Surgeons dedicated to nasal surgery are often faced with patients that have undergone previous nasal surgery (either rhinoplasty or septoplasty) or have had nasal trauma (accidents usually occurring in childhood) requiring surgical intervention.

Revision surgery is challenging, mainly because the previous technique is unknown and how much of the natural nose is present is also unknown. Scar tissue and changes to normal anatomy and vascular pathways also increase the degree of difficulty.

One of the key raw materials for rhinoplasty is cartilage from the nasal septum. However, in a first intervention this cartilage is discarded, making it hard in revision surgery to obtain the necessary material for aesthetic surgery. In revision surgeries alternative sources of cartilage derive from the ear or rib cage. The former is called auricular cartilage (leaving an imperceptible scar behind the ear without changes to the appearance of the ear). The latter is mainly used in extremely challenging revision surgeries where the cartilage needs to be stiffer, therefore using rib cartilage (leaving a small scar 2 to 3 cm).

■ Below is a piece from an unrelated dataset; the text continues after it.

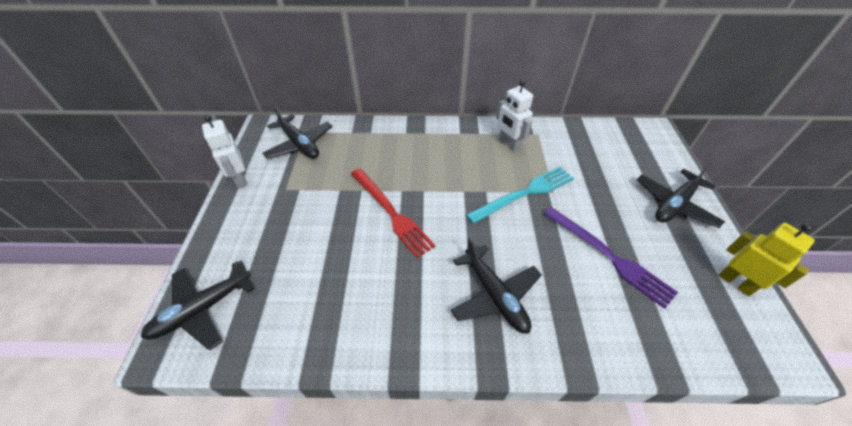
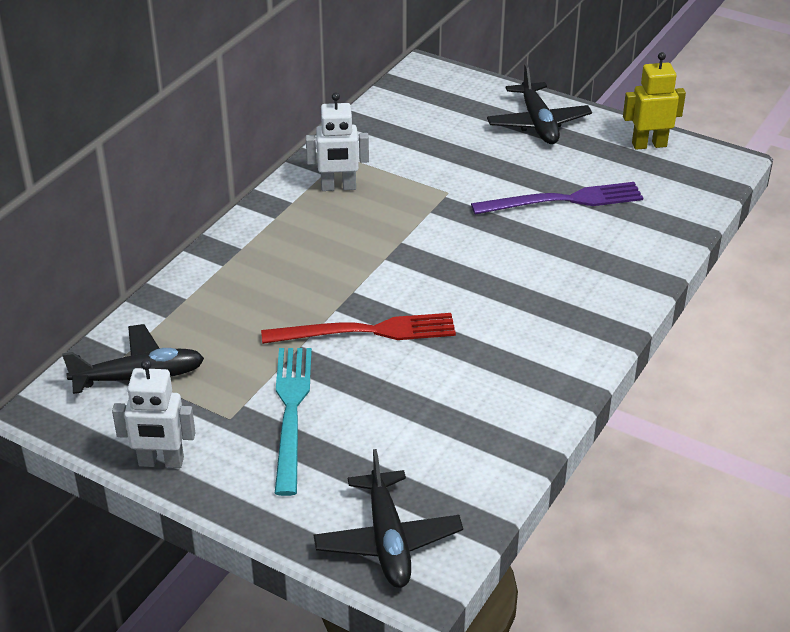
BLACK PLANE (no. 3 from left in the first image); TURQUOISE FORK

Nasal deformities secondary to trauma are also one of the major challenges in rhinosseptoplasty. In addition to the external deformity, there is usually also a functional compromise relatively to large deviations of the nasal septum. These injuries may have occurred both in childhood and in adulthood. In these cases, too, the use of atrial cartilage or costal cartilage is frequent, since as a consequence of the trauma there may be almost total destruction of the septal cartilage, as well as large asymmetries of the nose that require the use of cartilage as support or as a disguise technique.